Two-Stage Protection Done Right
Coordination via Series Impedance
The common most solution to the coordination problem is the following:
First, the large protector is placed at frontend of the circuit to do the heavy-lifting, the small protector is placed at the backend of the circuit to suppress the remaining residue surge. Both protectors are separated by a series impedance - it can be a resistor or inductor intentionally designed into a single protector. Sometimes, the parasitic inductance of the line wiring itself is assumed to provide this impedance implicitly.
For example, the diagram above is a possible way to coordinate a GDT and a MOV. During a surge, the MOV is first turned on within nanoseconds. The large current flow creates a voltage drop across the series impedance Z1. This voltage drop creates a high voltage before Z1 even after RV1 turns on, allowing the GDT turn on after 1 microsecond as well. As a result, both components suppress the surge cooperatively, and the total current rating of the surge protector is increased.
Coordination via Semiconductor Current Limiter
For protecting low-voltage signal lines, another attractive solution to coordination is special semiconductor current limiters. They're high-voltage low-current resettable fuses made via semiconductor switches. During a surge, the secondary protector first turns on to absorb the initial transient. Once current reaches 100 mA or so, the load is disconnected by the switch and remains fully protected as long as surge voltage does not exceed the rating of the switch. For extra safety, GDTs continue to provide primary surge protection.
Conclusion
The discussion above barely scratched the surface, there are many surge protection circuit topologies for different applications. But as we can see, mixing surge protection circuits can create the following outcomes:
If a high-threshold, high-current protector is located at the frontend of the circuit, a low-threshold, low-current protector is located at the backend of the circuit, and both are separated by a series impedance, both protectors work cooperatively when they're sized properly.
When a high-threshold and a low-threshold protector are chained together, only the low-threshold protector will likely remain functional.
Only when reasonably matched MOV protectors are chained together, their current ratings are increased.
The possibility that surge protectors interact in a way that make all of them ineffective cannot be ruled out in unusual circuit topologies, but is unlikely for popular MOV-based protectors.
These conclusions explain why small surge protectors in home appliances usually don't interfere with the operation of the large surge protectors in the electrical box. It also suggests that a whole-house protector is not always a replacement for smaller protectors at appliance's side.
It also suggests that chaining surge-protected power strips is probably a non-concern for home applications, strictly from the perspective of protection coordination (not circuit overload). Losing one protector from a chain of two usually has negligible effect. Furthermore, many appliances have internal protections inside their power supplies. When these appliances are plugged into a surge-protected outlet, there's still a chaining even if the user is not doing it willingly.
The disclaimer not to chain surge protection is mostly to avoid legal liability for two reasons.
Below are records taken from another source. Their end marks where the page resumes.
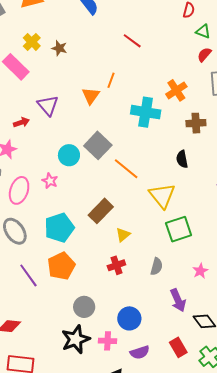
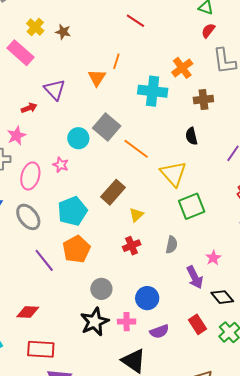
pink star: (200, 271) -> (213, 258), moved

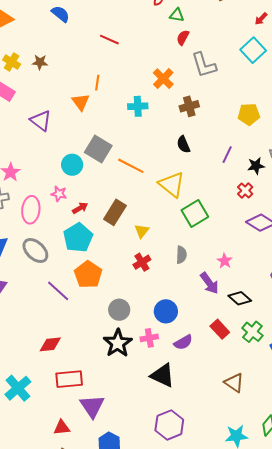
cyan cross: (153, 91) -> (138, 106), size x0.7
red arrow: (29, 108) -> (80, 208), moved

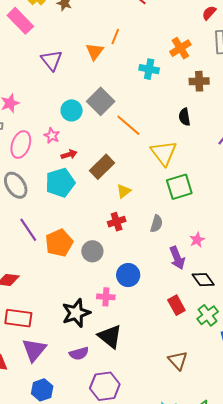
orange pentagon: (88, 275) -> (59, 243), moved
gray circle: (119, 310) -> (92, 251), moved
purple semicircle: (183, 342) -> (79, 353), moved
black star: (118, 343) -> (76, 313), moved

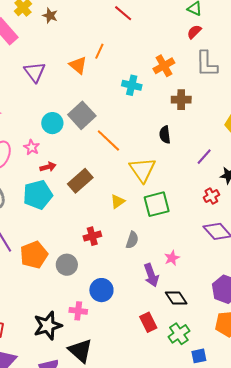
orange triangle: (95, 51) -> (78, 65), turned -30
yellow triangle: (124, 191) -> (118, 201), moved

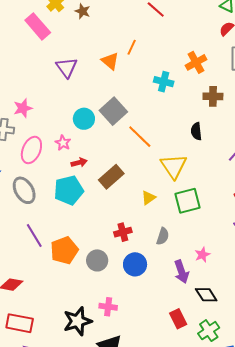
blue circle: (101, 290) -> (135, 264), moved

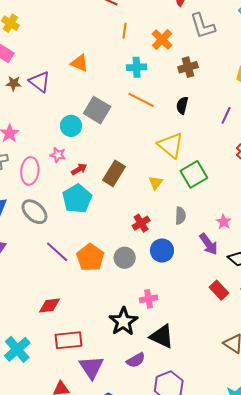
brown star: (83, 11) -> (14, 83), moved
orange line: (132, 47) -> (124, 31), moved
black semicircle: (196, 131) -> (182, 105), turned 36
orange line: (140, 137) -> (141, 100), moved

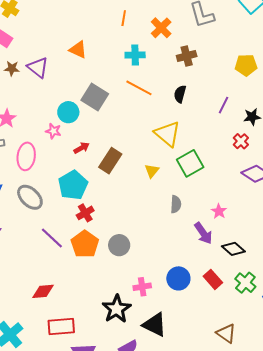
pink star: (58, 155) -> (53, 131), moved
red arrow: (79, 169) -> (82, 148), moved
red cross: (141, 223) -> (85, 213), moved
blue circle: (162, 251) -> (178, 278), moved

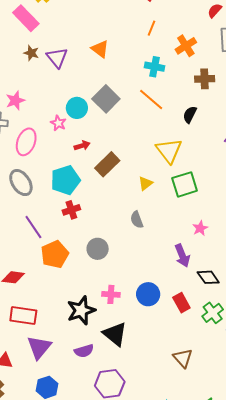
gray semicircle: (176, 204) -> (137, 220), moved, turned 144
pink star: (219, 211) -> (200, 228), moved
orange pentagon: (85, 244) -> (55, 254), moved

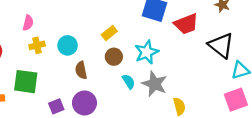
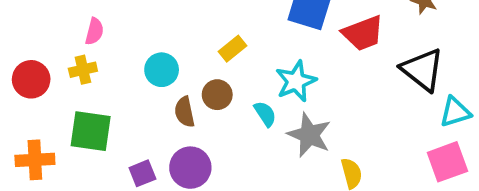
yellow cross: (37, 45) -> (83, 70), moved
brown circle: (114, 57) -> (217, 95), moved
cyan semicircle: (129, 82) -> (265, 114), moved

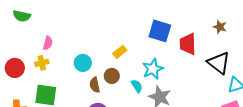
red trapezoid: (363, 33) -> (188, 44), turned 110

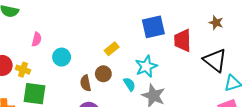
blue square: (160, 31) -> (153, 27), turned -30
yellow cross: (42, 63) -> (23, 70), moved, turned 32
cyan circle: (83, 63) -> (62, 57), moved

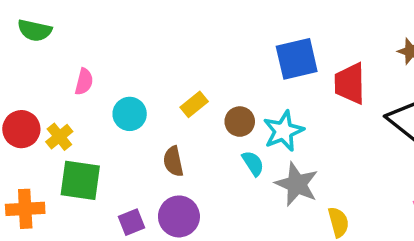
yellow rectangle: (112, 49) -> (194, 104), moved
yellow cross: (23, 70) -> (59, 137), turned 32
brown circle: (103, 74) -> (240, 122), moved

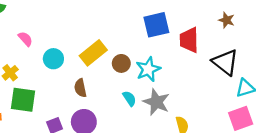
pink semicircle: (84, 82) -> (25, 39), turned -56
yellow rectangle: (194, 104) -> (93, 53), size x1.6
cyan semicircle: (253, 163) -> (129, 99), moved

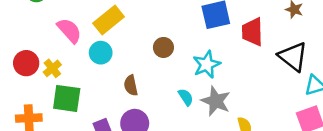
pink semicircle: (25, 39) -> (69, 30), size x1.5
yellow rectangle: (93, 53) -> (109, 20), moved
brown circle: (121, 63) -> (163, 47), moved

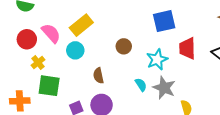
red trapezoid: (252, 32) -> (187, 48), moved
red circle: (26, 63) -> (27, 39), moved

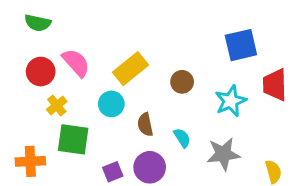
yellow rectangle: (81, 25) -> (130, 69), moved
cyan circle: (75, 50) -> (111, 104), moved
cyan semicircle: (141, 85) -> (182, 138), moved
gray star: (164, 88) -> (223, 154), moved, turned -30

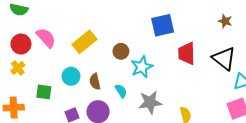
cyan star: (231, 101) -> (142, 67), moved
cyan circle: (111, 104) -> (71, 76), moved
yellow cross: (57, 105) -> (18, 68), moved
green square: (73, 139) -> (44, 92), size x0.7

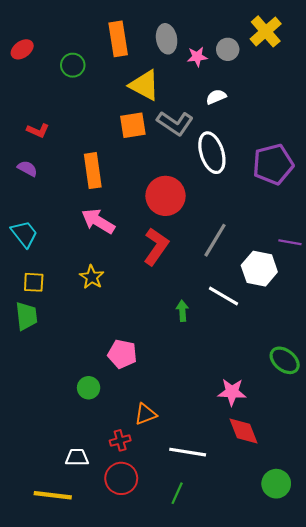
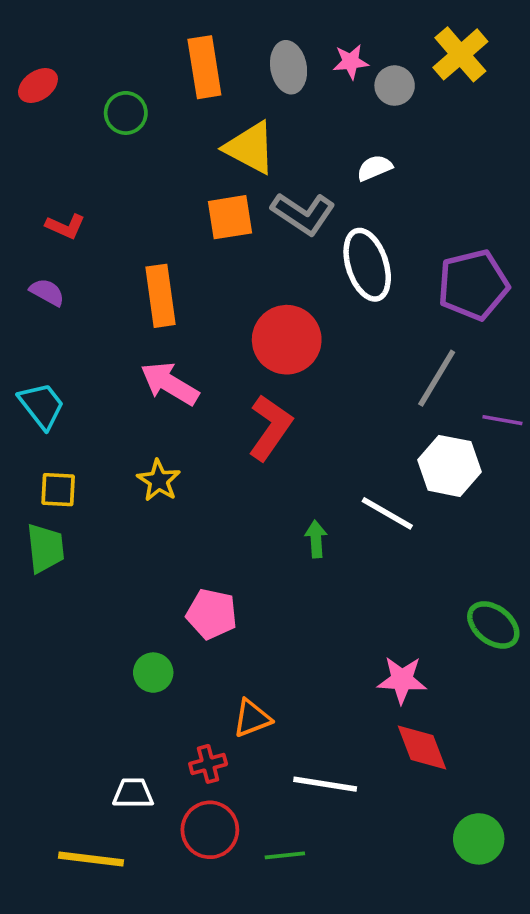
pink star: (197, 57) -> (351, 62), moved
gray line: (215, 240) -> (437, 378), moved
green line: (177, 493) -> (285, 855), moved, turned 60

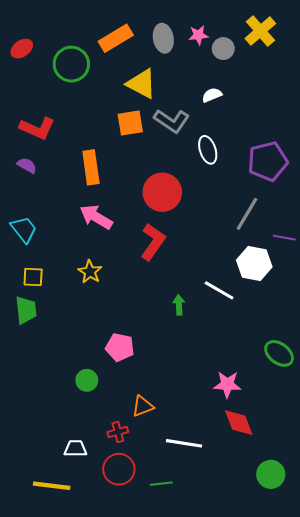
orange rectangle: (204, 67) -> (116, 38), turned 68
green circle: (126, 113) -> (71, 64), size x1.5
red L-shape: (65, 226) -> (37, 128), size x1.6
white ellipse: (367, 265) -> (208, 150), size x0.7

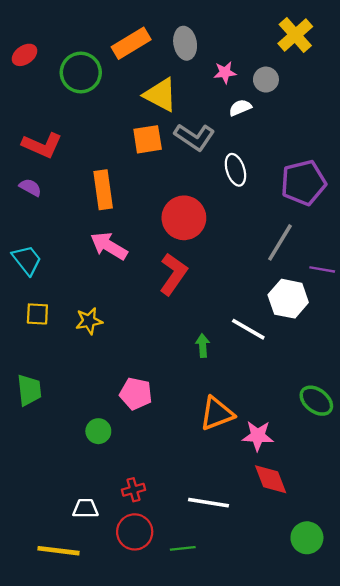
pink star: (198, 35) -> (225, 72), moved
gray circle: (223, 49) -> (266, 80), moved
yellow star: (90, 272) -> (89, 321), moved, turned 30
green trapezoid: (26, 310) -> (29, 390), moved
orange triangle: (143, 406) -> (217, 414), moved, size x1.4

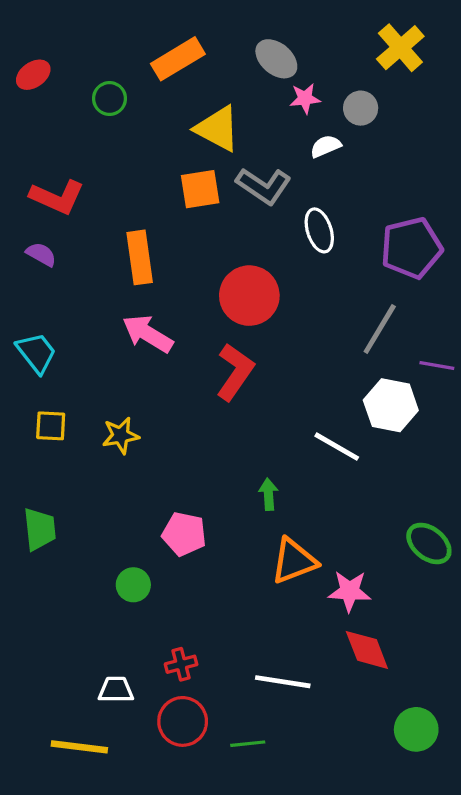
gray ellipse: (185, 43) -> (276, 59), moved, turned -40
green circle: (81, 72) -> (110, 99), size x0.6
green arrow: (203, 346) -> (268, 494), moved

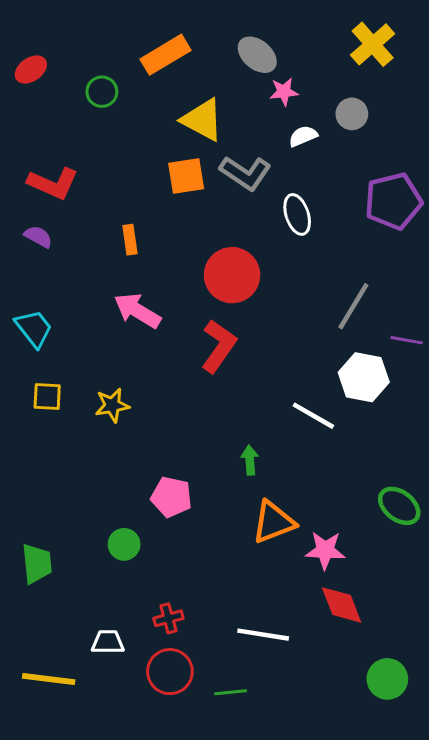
gray circle: (361, 108) -> (352, 114), moved
purple pentagon: (411, 248) -> (393, 201), moved
orange rectangle: (140, 257) -> (130, 240), size x0.6
green trapezoid: (40, 529) -> (37, 564), moved
yellow line: (79, 747) -> (49, 679), moved

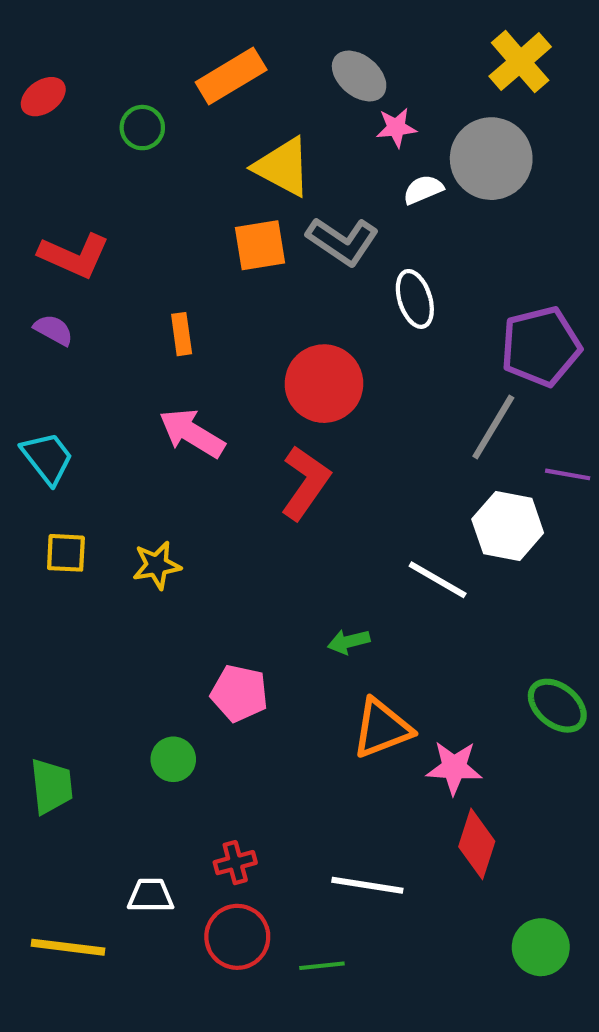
gray circle: (352, 114) -> (491, 159), size x1.8
purple pentagon: (393, 201) -> (541, 346), moved
green arrow: (250, 460) -> (349, 642), turned -100
red diamond: (342, 605) -> (477, 844), turned 39

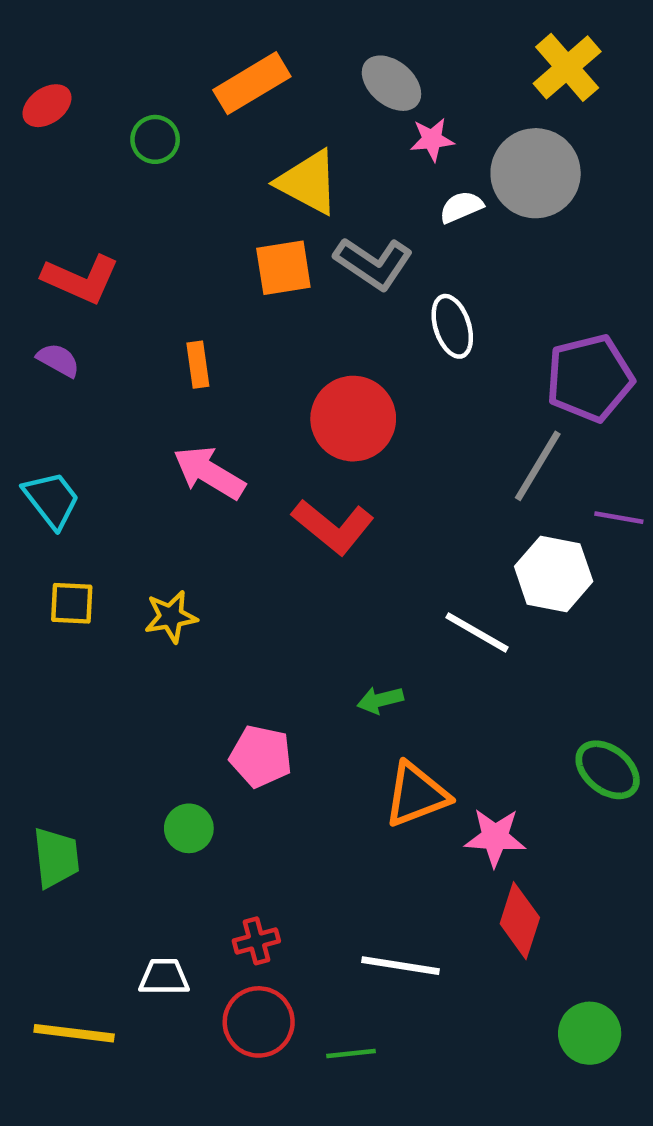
red L-shape: (305, 483) -> (333, 527), turned 94

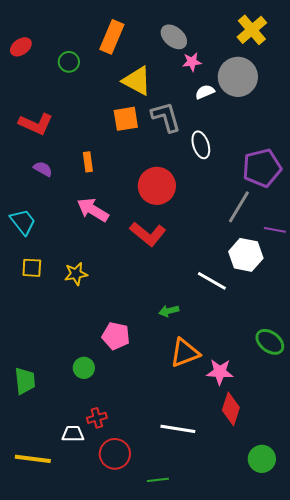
orange rectangle: (252, 83) -> (112, 37), turned -36
gray L-shape: (373, 263) -> (166, 117), turned -140
purple semicircle: (58, 360) -> (43, 169), moved
red cross: (256, 941) -> (97, 418), moved
green line: (351, 1053) -> (158, 480), moved

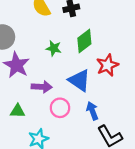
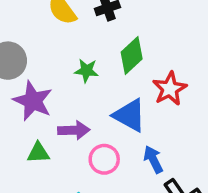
green triangle: (18, 111) -> (38, 153), moved

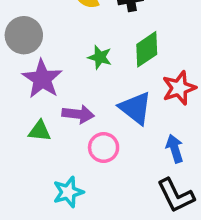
blue arrow: (153, 159) -> (175, 149), moved

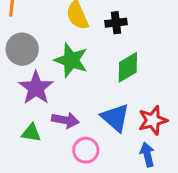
green star: (100, 57) -> (71, 60), moved, size x1.6
red star: (179, 88) -> (153, 120), moved

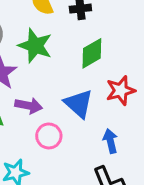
red star: (153, 120) -> (121, 90), moved

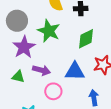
blue triangle: (79, 104) -> (75, 71), turned -45

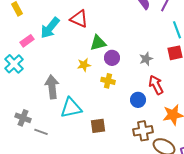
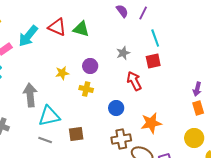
green triangle: (98, 43) -> (81, 29), moved, turned 30
gray star: (146, 59) -> (123, 53), moved
red arrow: (156, 85) -> (134, 81), moved
gray line: (41, 132) -> (45, 140), moved

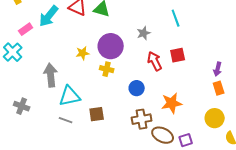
red square: (153, 61) -> (178, 55), moved
purple circle: (90, 66) -> (111, 46), size x1.6

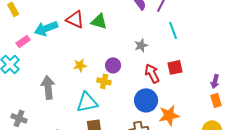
cyan arrow: (49, 16) -> (46, 28), turned 30
purple circle: (111, 46) -> (113, 65), moved, size x0.6
blue circle: (137, 88) -> (146, 100), moved, size x1.5
cyan triangle: (70, 96) -> (87, 102), moved

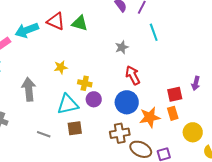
purple circle: (113, 65) -> (94, 99), moved
red square: (175, 67) -> (175, 94), moved
orange rectangle: (216, 100) -> (173, 113), moved

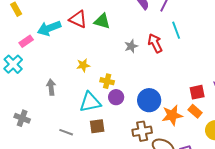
gray star: (122, 47) -> (131, 46), moved
red arrow: (133, 75) -> (155, 43), moved
gray arrow: (29, 89) -> (51, 87), size x0.7
orange rectangle: (173, 113) -> (195, 111), turned -32

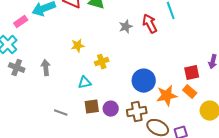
yellow cross: (107, 81) -> (102, 62), turned -32
purple circle: (116, 97) -> (111, 109), moved
cyan triangle: (90, 102) -> (85, 83), size x0.6
gray cross: (22, 118) -> (17, 68), moved

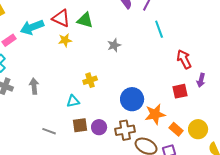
red arrow: (150, 24) -> (184, 59), moved
yellow star: (78, 46) -> (65, 40), moved
orange rectangle: (190, 92) -> (176, 129), moved

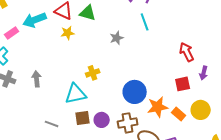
cyan line: (159, 29) -> (145, 22), moved
cyan triangle: (73, 101) -> (76, 94), size x1.6
orange rectangle: (176, 129) -> (179, 114), moved
yellow circle: (198, 129) -> (201, 110), moved

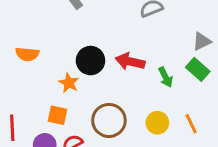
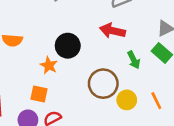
red arrow: (130, 61) -> (113, 31), moved
brown circle: (109, 120) -> (103, 84), moved

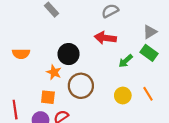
green arrow: (134, 60) -> (126, 61), turned 80
brown circle: (103, 84) -> (81, 86), moved

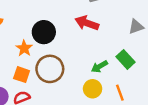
green rectangle: (149, 53) -> (126, 59), moved
green arrow: (126, 61) -> (100, 67), moved
orange square: (48, 97) -> (22, 75), moved

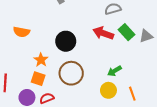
orange star: (24, 48) -> (41, 60), moved
green rectangle: (126, 59) -> (126, 32), moved
orange square: (22, 75) -> (38, 79), moved

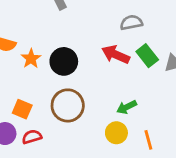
orange star: (41, 60) -> (31, 59), moved

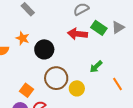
orange star: (31, 59) -> (23, 38), moved
orange square: (22, 109) -> (27, 90), turned 32
yellow circle: (116, 133) -> (77, 88), moved

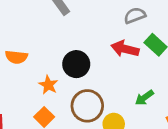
orange star: (23, 38) -> (48, 85), moved

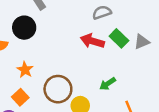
black circle: (76, 64) -> (24, 28), moved

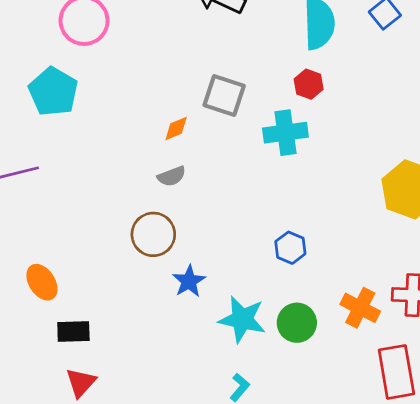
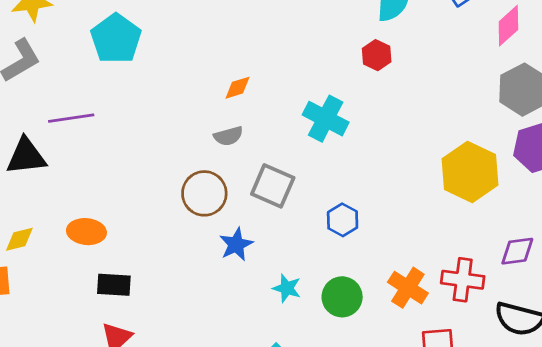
gray square: (224, 96) -> (273, 186), moved
cyan cross: (285, 133) -> (326, 119), moved, turned 30
orange ellipse: (42, 282) -> (86, 232), turned -57
cyan star: (242, 319) -> (287, 288), size x0.6

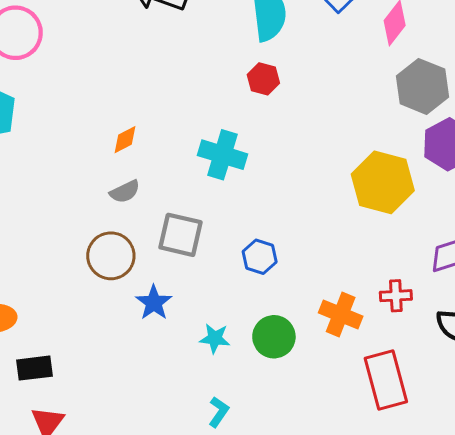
red cross: (463, 280) -> (396, 296), size x0.7

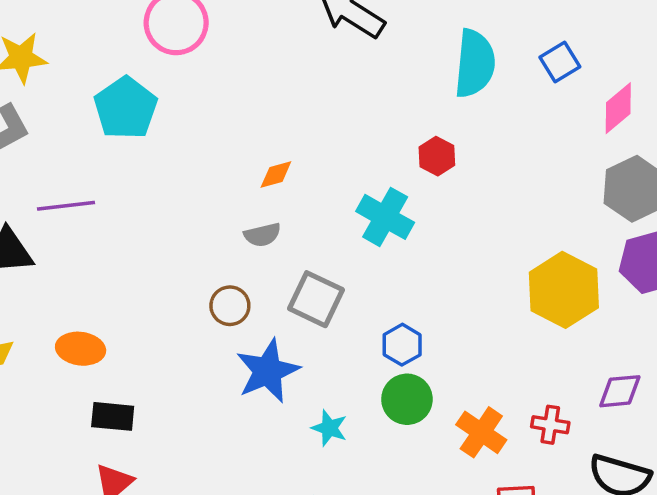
red hexagon: (263, 79) -> (437, 156), moved
brown circle: (111, 256) -> (230, 306), size x0.7
blue star: (154, 303) -> (268, 371), size x1.5
green circle: (274, 337) -> (407, 399), moved

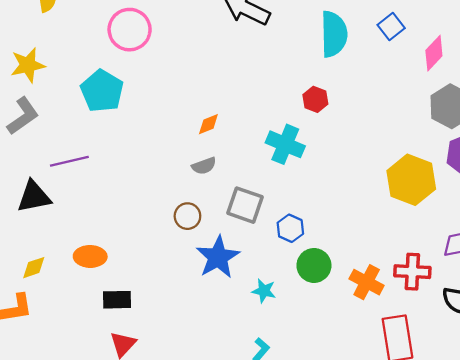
blue hexagon: (402, 345) -> (290, 228), moved
red cross: (550, 425) -> (412, 272), size x1.4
First, a chained surge protector is operating under unknown technical conditions that it's never designed or tested for - although it's probably not a big deal. Furthermore, there's an increased risk of fire if the circuit is overloaded.
For distribution-box level installation, industrial applications, and protection circuit design, the problem of protector coordination can no longer be ignored. Furthermore, it also explains why most surge protectors only use cheap and boring MOVs for protection, in contrary to the high-tech impression that vendor's marketing wants to create. Cost is one reason, the fast-response of MOVs is another, the difficulty to reliably coordinate multiple forms of protection (especially with MOVs) is likely also a major reason.